Deflect. “What would you want me to do?”
Thea rolled her eyes. “Now that is a really dumb question. Of course, for my sake, I’d want you here. You’re not dumb; you’re stalling. What would you want?”
The word “here” stuck with him. “Thea . . . do you know, when two people are both, um, there, stored . . . can they be together? Share space? Touch each other?”
Thea’s eyes went wide, and her jaw dropped just a little. “I don’t know. I hadn’t thought about it. And I guess I haven’t found out by trying to shake hands or pat anyone on the back. That would make one hell of a difference, wouldn’t it? I’m going to find out. If anyone knows, I’ll make them tell me. Or I’ll just find a good excuse to touch someone.” She paused, obviously pondering. “We have the sense of touch, so I don’t know why it wouldn’t work when people touch each other. But it would matter, a lot, just how well it worked. Would it be as good as breathing and the sensation of movement? Or as mediocre as the food?”
“Great questions—of course. . . . We can talk about it once you find out more. Okay?” Time to change the subject, to something a lot less important. “Say, you never did tell me how you voted. You did vote, didn’t you?”
Thea chuckled. “Yeah. They lobbied us hard to vote. I guess they wanted to use the numbers in their sales pitches. I almost dug my heels in—metaphorically speaking—but I decided to go along. . . . I voted against the sales tax hike. If someone wants a bigger convention center, they can find a way to make it pay for itself.”
“Same here.” Max made a check mark in the air as if keeping score. “What about that beach access business?”

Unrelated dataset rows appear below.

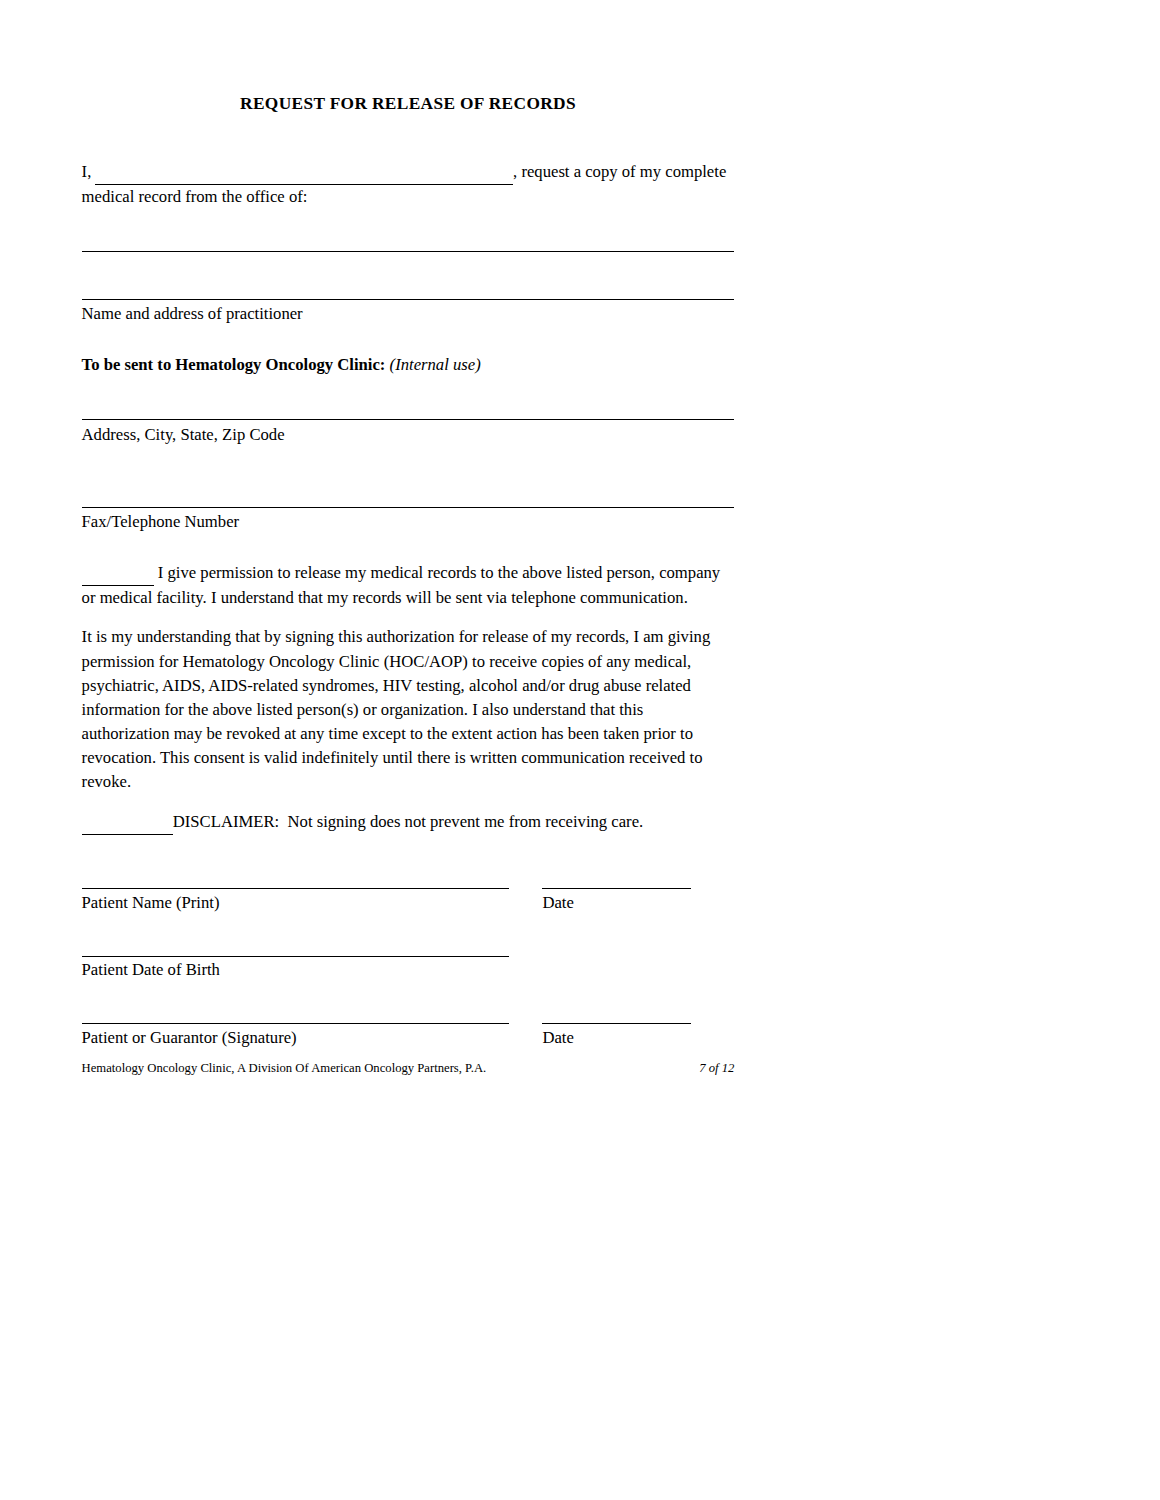REQUEST FOR RELEASE OF RECORDS
I, , request a copy of my complete medical record from the office of:
Name and address of practitioner
To be sent to Hematology Oncology Clinic: (Internal use)
Address, City, State, Zip Code
Fax/Telephone Number
I give permission to release my medical records to the above listed person, company or medical facility. I understand that my records will be sent via telephone communication.
It is my understanding that by signing this authorization for release of my records, I am giving permission for Hematology Oncology Clinic (HOC/AOP) to receive copies of any medical, psychiatric, AIDS, AIDS-related syndromes, HIV testing, alcohol and/or drug abuse related information for the above listed person(s) or organization. I also understand that this authorization may be revoked at any time except to the extent action has been taken prior to revocation. This consent is valid indefinitely until there is written communication received to revoke.
DISCLAIMER: Not signing does not prevent me from receiving care.
Patient Name (Print)
Date
Patient Date of Birth
Patient or Guarantor (Signature)
Date
Hematology Oncology Clinic, A Division Of American Oncology Partners, P.A. 7 of 12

“Well, like you said, you know how I feel about that. I’d like—I’d have liked to live on the beach myself someday, when we could afford it. If people care enough about living on the beach to pay those real estate prices, they shouldn’t have to have people traipsing through their front yards at all hours. It’s not as if there aren’t other paths.”
Max made another, bigger check mark. “Yup, that’s what I thought.”
* * * * *
The junior tech stood before his boss’s desk and shifted his weight from foot to foot. “You might not want to send my report to anyone just yet.”
“So you said in your message. Just in time, I might add, or you’d be in somewhat more trouble. What’s the problem?”
“Well, we’ve been doing some monitoring of our test subject. And it appears we may have jumped to conclusions about her preexisting views.”
The team leader listened to the junior tech’s rather stilted recital of the mix-up, suppressing her irritation. She should have kept the fellow on a shorter leash, given his inexperience: the snafu was as much her fault as his.
When he had finished, she allowed herself to lift an eyebrow at him and shooed him out the door. “Send me a write-up.”
The team leader studied the junior tech’s report, thoughtfully tapping her stylus against her lower lip. He had done more than summarize: he had also stated, with reasonable clarity, the decision to be made next.
The threshold question at this stage is whether to run a second test employing the same test subject, either alone or as part of a larger group, despite the miscalculation that prevented clear assessment of earlier results.
Advantages include the ready availability of the parameters already measured, as well as most advantages previously noted.
Disadvantages include the variables introduced by modifying the relevant programs twice in succession, and doing so within this short a time frame.
Including this subject in a larger group would reduce the danger of drawing erroneous conclusions, but would also render such inclusion less significant overall.
The tech had, with understandable prudence, declined to make any recommendation. Nor would any suggestion he made have mattered a great deal. She was team leader. It was her call.